If you own real estate or want to make an investment in rental property now, there are new landlord rules that you really must familiarize yourself with. That’s because even if you have been doing everything right up until now, recent law changes may expose you to a great deal of landlord liability. This is true even if you are only renting out your house while you are waiting to sell it.
The main issue of course is renter safety. Of course you should be very careful when you look for tenants. But even if you do a great job in that department, you could still find yourself in hot water. You simply must comply with safety codes, regulations and disclosure requirements. The problem is that there are Federal and State regulations to contend with. Many states require you to install carbon monoxide detectors for example. In California, this law applies to both single family homes and multi-unit dwellings. Even if your state doesn’t require you to install these monitors, you probably should do so anyway.
Many states force you to have smoke detectors that are set up in such a way that all of them go off if any one of them does. And advanced technology allows landlords to prevent fires as well. There are circuit interrupters that stop fires from starting by shutting down the power if the electric circuits malfunction. These are known as “Arc-fault circuit interrupters”. These interrupters were only required in bedrooms but now they must be used in most rooms of the house or apartment.
Many city councils are trying to keep a lid on the number of rentals in different neighborhoods. They are starting to charge an annual inspection fee and a one-time conversion fee if you take an owner occupied dwelling and turn it into a rental.
If you plan on renting out a property that is already subject to Homeowners Association rules, review these carefully before you rent out the property. These rules may restrict or prohibit you from taking action.
Some municipalities allow landlords to prohibit smoking on their property while others do not. Other cities have rules that govern how long tenants can place political signs on the property they are renting.
Last July, a new National rule went into effect that requires landlords to share credit score information about the tenant if that information was relied on to deny the rental application.
You can see that the rules are varied and confusing.

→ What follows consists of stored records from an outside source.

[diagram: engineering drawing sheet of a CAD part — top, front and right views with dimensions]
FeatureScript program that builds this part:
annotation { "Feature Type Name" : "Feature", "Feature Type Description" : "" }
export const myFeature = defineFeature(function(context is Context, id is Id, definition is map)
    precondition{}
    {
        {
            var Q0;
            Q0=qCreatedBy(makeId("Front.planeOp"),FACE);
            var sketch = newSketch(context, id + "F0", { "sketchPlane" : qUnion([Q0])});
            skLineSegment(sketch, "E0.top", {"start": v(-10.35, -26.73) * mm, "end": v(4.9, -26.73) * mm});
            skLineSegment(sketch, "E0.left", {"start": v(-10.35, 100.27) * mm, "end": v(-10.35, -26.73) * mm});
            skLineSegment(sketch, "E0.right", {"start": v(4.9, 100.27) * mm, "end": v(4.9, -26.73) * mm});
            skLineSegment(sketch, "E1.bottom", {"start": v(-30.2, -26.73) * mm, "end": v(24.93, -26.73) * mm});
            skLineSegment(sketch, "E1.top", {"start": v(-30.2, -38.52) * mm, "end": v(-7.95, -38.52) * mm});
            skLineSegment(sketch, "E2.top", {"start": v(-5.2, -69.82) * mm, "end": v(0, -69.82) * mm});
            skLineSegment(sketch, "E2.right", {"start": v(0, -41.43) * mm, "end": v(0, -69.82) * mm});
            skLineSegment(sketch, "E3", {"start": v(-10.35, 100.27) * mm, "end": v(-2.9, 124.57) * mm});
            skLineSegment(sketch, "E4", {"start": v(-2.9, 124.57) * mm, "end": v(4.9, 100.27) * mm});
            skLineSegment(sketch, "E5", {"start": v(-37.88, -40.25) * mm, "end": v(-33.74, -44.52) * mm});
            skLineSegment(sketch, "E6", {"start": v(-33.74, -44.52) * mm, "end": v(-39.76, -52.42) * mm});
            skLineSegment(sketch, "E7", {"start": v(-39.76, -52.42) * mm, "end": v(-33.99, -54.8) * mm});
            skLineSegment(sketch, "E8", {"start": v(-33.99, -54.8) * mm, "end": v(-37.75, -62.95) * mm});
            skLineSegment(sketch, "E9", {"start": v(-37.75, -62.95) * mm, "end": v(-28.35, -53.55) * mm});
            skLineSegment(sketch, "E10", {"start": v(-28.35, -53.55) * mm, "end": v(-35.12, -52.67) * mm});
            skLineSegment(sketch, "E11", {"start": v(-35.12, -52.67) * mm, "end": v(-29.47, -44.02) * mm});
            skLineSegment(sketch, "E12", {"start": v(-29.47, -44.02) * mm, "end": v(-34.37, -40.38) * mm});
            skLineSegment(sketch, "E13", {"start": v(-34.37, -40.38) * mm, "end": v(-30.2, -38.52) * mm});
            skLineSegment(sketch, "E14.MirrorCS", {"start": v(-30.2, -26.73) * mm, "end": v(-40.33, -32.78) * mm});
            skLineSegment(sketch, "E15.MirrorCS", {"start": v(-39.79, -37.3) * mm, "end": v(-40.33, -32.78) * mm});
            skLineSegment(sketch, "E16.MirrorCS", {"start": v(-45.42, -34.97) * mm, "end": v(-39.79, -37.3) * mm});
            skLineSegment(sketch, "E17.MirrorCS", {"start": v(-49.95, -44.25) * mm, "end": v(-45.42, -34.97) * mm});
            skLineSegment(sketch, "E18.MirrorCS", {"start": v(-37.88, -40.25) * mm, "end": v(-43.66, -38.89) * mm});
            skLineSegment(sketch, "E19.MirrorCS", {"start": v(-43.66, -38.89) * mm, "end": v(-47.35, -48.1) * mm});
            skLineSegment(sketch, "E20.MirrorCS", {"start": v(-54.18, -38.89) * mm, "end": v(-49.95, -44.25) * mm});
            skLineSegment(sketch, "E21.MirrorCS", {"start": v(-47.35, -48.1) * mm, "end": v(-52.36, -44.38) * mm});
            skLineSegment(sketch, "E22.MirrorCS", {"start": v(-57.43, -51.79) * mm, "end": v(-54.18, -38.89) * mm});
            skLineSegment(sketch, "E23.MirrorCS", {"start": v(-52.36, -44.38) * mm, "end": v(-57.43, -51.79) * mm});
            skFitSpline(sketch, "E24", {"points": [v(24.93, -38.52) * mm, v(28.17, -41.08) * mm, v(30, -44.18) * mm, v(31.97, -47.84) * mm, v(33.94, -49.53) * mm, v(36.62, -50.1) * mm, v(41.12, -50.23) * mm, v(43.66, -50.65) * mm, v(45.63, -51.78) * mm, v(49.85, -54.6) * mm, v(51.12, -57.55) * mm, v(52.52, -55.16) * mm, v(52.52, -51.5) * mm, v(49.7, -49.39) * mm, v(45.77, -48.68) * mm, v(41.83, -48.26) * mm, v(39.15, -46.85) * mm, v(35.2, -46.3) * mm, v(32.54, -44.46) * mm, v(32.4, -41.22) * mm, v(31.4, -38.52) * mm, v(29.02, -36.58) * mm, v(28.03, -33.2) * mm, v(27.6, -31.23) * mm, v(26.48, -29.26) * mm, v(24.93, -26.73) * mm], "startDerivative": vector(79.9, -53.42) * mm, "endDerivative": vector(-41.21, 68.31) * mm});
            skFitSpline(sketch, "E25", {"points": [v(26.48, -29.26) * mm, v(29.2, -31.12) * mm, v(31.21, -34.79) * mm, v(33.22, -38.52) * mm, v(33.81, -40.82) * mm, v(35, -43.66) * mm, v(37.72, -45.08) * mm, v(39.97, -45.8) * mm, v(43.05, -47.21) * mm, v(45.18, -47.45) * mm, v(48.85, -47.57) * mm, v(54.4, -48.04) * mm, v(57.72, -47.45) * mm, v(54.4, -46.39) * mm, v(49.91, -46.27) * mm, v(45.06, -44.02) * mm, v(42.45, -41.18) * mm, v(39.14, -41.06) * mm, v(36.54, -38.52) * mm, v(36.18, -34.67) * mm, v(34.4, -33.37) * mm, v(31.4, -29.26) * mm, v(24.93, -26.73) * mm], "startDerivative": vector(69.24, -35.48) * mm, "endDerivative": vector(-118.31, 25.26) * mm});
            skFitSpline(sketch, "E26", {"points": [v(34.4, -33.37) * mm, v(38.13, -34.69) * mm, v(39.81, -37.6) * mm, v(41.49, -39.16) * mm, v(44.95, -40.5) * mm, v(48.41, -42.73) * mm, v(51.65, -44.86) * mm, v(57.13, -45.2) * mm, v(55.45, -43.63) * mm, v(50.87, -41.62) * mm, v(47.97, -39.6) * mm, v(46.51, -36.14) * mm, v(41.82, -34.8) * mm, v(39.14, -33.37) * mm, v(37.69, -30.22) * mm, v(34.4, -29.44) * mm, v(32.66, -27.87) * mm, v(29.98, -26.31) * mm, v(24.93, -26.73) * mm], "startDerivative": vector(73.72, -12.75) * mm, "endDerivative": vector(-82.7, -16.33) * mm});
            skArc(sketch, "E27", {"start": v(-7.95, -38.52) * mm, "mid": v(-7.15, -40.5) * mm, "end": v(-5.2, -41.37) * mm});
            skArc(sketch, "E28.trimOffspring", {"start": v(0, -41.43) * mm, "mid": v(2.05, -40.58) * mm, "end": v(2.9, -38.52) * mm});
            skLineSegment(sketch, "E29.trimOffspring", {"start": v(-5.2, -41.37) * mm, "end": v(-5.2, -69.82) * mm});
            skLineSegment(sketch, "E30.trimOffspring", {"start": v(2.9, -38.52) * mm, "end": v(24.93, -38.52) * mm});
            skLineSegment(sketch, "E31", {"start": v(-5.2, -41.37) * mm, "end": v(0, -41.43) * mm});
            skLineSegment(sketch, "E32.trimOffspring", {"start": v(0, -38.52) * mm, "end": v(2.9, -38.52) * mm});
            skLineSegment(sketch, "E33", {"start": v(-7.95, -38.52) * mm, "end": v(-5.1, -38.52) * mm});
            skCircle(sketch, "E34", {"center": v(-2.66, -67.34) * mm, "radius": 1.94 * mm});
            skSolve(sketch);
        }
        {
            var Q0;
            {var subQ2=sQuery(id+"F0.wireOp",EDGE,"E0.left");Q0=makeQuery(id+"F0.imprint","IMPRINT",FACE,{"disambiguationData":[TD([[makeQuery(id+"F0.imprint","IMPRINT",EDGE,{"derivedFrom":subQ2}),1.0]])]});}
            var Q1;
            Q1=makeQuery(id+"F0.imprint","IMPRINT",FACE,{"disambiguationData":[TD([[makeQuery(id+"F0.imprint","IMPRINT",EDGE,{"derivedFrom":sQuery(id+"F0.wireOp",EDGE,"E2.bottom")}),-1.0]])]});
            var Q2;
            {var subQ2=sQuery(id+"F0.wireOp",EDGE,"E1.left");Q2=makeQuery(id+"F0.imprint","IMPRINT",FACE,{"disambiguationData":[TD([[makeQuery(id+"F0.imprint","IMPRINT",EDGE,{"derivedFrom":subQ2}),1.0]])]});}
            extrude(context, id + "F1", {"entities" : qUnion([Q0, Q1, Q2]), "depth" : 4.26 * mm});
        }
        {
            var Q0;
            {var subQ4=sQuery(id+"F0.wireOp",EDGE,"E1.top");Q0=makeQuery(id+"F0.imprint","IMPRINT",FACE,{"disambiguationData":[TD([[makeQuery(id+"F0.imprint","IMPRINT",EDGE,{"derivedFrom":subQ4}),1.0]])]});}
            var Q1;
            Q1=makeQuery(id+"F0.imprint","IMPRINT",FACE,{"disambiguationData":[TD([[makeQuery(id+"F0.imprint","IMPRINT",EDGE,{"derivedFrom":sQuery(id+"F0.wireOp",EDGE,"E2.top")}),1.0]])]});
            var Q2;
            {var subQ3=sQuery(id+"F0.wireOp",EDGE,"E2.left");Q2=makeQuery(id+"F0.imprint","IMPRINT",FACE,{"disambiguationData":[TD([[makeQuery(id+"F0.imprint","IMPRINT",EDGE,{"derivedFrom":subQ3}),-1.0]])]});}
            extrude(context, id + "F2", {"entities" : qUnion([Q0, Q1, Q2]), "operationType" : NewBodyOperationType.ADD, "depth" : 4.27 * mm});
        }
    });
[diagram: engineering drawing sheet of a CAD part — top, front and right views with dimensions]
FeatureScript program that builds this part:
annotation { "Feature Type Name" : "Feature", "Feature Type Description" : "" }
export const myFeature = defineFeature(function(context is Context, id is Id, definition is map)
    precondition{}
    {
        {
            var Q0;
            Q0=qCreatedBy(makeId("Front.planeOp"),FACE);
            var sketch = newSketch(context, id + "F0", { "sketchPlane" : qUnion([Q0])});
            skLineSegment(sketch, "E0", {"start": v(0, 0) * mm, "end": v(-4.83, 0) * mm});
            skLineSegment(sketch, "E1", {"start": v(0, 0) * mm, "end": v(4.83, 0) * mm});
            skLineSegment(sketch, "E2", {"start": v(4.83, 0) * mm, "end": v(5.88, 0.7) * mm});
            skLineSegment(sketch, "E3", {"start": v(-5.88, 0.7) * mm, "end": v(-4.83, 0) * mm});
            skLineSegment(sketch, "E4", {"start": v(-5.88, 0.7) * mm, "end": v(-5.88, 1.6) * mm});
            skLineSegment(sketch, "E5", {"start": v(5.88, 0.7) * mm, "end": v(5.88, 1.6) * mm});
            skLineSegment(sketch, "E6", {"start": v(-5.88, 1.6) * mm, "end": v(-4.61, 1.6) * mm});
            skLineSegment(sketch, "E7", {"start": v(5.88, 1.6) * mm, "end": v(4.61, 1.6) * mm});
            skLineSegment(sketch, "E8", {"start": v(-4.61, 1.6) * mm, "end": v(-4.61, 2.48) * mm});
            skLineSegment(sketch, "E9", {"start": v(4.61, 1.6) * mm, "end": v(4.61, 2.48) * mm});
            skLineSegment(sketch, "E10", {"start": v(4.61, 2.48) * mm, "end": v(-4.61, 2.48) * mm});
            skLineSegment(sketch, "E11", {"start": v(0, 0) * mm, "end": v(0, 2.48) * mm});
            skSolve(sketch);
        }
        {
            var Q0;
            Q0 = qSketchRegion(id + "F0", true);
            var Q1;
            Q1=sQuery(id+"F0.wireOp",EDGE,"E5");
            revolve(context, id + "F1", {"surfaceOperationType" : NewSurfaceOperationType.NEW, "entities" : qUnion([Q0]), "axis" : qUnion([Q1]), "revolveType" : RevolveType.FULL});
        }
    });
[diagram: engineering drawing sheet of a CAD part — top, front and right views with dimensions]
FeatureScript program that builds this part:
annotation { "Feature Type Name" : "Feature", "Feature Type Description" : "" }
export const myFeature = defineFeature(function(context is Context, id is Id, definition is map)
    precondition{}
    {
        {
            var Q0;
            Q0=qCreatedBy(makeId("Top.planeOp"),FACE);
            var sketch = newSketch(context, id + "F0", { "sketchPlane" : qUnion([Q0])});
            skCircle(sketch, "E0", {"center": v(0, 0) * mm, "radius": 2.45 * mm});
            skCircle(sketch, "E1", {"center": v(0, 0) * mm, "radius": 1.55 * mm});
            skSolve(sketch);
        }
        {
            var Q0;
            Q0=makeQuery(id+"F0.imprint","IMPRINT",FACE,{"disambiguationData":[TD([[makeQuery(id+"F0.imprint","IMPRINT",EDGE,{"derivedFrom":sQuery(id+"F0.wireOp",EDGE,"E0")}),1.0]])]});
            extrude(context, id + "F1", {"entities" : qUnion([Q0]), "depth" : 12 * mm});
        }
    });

The best course of action is to become an expert in the local laws. This may seem like a pain but if you want to own property, you simply have no choice. Become part of as many property owner’s associations as you can and become active. Discover good sources of information and stay connected. That is truly the only way to stay on top of this ever-changing landscape.
Despite all this new bureaucratic red tape, there is a great deal of demand for rentals and as a result, rents are rising. So don’t let this liability issue scare you off. If you are a landlord, how are you dealing with all the new bureaucracy? How do you stay on top of the red tape and changing rules?